I'm considering getting my sailboat from the UK to the med via the canal system.

Couple questions:

1) what's the max draft to do this comfortably? I draw 1.8M, and have heard mixed reviews about if this would work or not. I'd like to comfortably make it to the med without running aground daily, or worse, get stuck part way down only to have to turn around?
2) duration of time to allocate for this trip? we'd want to stop to take in the major sights but every day we spend on the cannal takes away from our 4-5 months sailing in the med.
3) what to do with the mast? the boat is 9.4m and the mast is 11.8m (so there is going to be some overhang if I bring it onboard.
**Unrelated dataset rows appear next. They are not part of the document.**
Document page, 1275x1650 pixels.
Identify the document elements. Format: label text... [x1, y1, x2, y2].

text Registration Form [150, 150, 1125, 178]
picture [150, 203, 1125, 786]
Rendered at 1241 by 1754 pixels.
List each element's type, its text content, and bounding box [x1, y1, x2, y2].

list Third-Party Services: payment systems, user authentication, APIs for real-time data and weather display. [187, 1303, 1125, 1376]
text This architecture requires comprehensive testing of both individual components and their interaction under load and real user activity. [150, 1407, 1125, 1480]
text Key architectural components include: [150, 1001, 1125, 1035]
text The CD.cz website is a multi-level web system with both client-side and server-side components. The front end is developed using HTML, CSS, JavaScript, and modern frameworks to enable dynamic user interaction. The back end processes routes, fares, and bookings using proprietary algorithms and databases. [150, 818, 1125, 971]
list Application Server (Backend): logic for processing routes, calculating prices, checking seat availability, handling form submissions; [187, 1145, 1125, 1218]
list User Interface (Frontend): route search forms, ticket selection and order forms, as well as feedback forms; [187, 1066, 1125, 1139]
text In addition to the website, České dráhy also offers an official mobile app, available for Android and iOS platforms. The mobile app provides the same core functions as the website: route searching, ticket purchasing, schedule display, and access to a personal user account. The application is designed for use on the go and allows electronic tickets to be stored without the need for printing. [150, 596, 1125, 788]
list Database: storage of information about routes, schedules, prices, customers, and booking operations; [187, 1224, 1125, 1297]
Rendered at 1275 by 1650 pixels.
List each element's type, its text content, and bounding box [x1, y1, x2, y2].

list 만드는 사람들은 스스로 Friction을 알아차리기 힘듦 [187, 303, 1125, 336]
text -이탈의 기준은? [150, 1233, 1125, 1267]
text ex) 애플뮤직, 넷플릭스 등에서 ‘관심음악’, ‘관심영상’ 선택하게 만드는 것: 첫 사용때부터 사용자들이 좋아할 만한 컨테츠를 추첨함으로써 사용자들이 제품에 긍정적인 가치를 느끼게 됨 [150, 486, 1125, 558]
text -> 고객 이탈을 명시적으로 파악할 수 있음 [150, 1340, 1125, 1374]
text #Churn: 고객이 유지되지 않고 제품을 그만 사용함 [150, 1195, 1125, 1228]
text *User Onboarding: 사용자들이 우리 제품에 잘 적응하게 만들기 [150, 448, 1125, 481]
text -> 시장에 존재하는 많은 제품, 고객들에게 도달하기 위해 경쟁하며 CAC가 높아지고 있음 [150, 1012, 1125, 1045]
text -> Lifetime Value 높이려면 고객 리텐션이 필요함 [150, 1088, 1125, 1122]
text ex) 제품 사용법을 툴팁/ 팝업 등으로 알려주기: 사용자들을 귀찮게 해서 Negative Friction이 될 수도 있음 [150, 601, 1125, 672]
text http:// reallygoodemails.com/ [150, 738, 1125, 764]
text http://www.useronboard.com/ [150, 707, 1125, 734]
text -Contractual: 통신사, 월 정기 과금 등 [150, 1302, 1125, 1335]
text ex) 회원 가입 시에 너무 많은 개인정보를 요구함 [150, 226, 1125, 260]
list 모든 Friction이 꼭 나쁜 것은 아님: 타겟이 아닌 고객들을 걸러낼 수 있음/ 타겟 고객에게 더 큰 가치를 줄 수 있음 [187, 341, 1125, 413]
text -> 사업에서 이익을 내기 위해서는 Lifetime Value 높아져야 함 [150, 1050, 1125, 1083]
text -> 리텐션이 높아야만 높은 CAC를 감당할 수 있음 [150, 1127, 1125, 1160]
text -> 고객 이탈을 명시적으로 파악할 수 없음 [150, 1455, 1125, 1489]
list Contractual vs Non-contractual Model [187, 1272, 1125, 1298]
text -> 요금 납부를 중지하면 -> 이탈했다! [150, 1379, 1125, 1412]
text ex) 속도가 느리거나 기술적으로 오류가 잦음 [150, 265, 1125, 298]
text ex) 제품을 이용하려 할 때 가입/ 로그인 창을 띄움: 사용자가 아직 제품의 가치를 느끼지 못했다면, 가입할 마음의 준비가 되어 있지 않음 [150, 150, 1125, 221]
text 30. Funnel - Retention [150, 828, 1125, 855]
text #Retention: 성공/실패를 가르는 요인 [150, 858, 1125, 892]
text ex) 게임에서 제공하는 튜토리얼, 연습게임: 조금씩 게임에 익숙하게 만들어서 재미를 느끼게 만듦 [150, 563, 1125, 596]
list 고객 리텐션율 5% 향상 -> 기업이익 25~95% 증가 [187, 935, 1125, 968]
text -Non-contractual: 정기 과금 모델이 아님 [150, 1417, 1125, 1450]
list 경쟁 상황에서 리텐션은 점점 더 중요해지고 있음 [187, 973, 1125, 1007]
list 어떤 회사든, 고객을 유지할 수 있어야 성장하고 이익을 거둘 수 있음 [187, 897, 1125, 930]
So Id need to either have it shipped to the med or rig it to the boat and navigate around it.
4) other suggestions? if the canal route doesn't work I will have to explore shipping (via truck) or having her delivered - but as it currently stands both options are beyond what I can afford.

thx in advance.

Chuck Buck


----------



## TQA (Apr 4, 2009)

Check out this site. Maintained by someone who cruises the canals.

Waterway Depths, Heights and Widths | french-waterways.com

A you can see from the map you should be OK at 1.80m on the blue route south. But expect some groundings in the 1.80 section.

Midi is too shallow Garonne might be marginal and more groundings are likely.

Lots of people have done this with the mast on deck but it is less fraught if you get someone to take it south for you.

These guys do it Yachtgraf

but there are others that come and go. Call the marina where you plan to pull the stick.

How long 2 months is about right to enjoy it but



> By our reckoning, a direct passage through would take in the region of 30 days, although it's also feasible to cut maybe a week out of this by going relatively non-stop. Conversely, taking in the sights and taking time to enjoy would add a week or more.
> Costs? Anticipate a budget of 2,500€ (fuel, moorings and provisions)


----------



## killarney_sailor (May 4, 2006)

We have done the Erie Canal is the US with the stick on deck and it is not too bad. I just commented on the difficulty on the Canal du Midi because of the unique lock design. I think on the other canals with parallel lock faces it should not be too bad. Here is a smallish boat in a lock. It looks OK but their mast does not seem very long.










Here is why it is so lovely. You can tie up anywhere, either in villages or just along the canal wall (they give you a couple of stakes and a sledge). We went out for lunch each day and went to the markets and vineyards to buy stuff for that night's dinner and the next breakfast. Plus there are lots of historical sites along the canal. Don't rush it. It will easily match up to any sailing you might do.

They planted something like 1.5 million plane trees along the canal. Unfortunately in some areas they did replant as the old ones died, but still


----------



## benesailor (Dec 27, 2012)

Travelling with the stick on deck is not bad at all if well placed and properly supported. I would recommend that if you are not a carpenter then have a carpenter build the rig. Unfortunately i see some very unseaworthy, cobbed together rigs travelling the canal. Triangles fore and aft with mid-bracing, with lots of rachet straps run as diagonol bracing. 

Add this trip to my wish list.


----------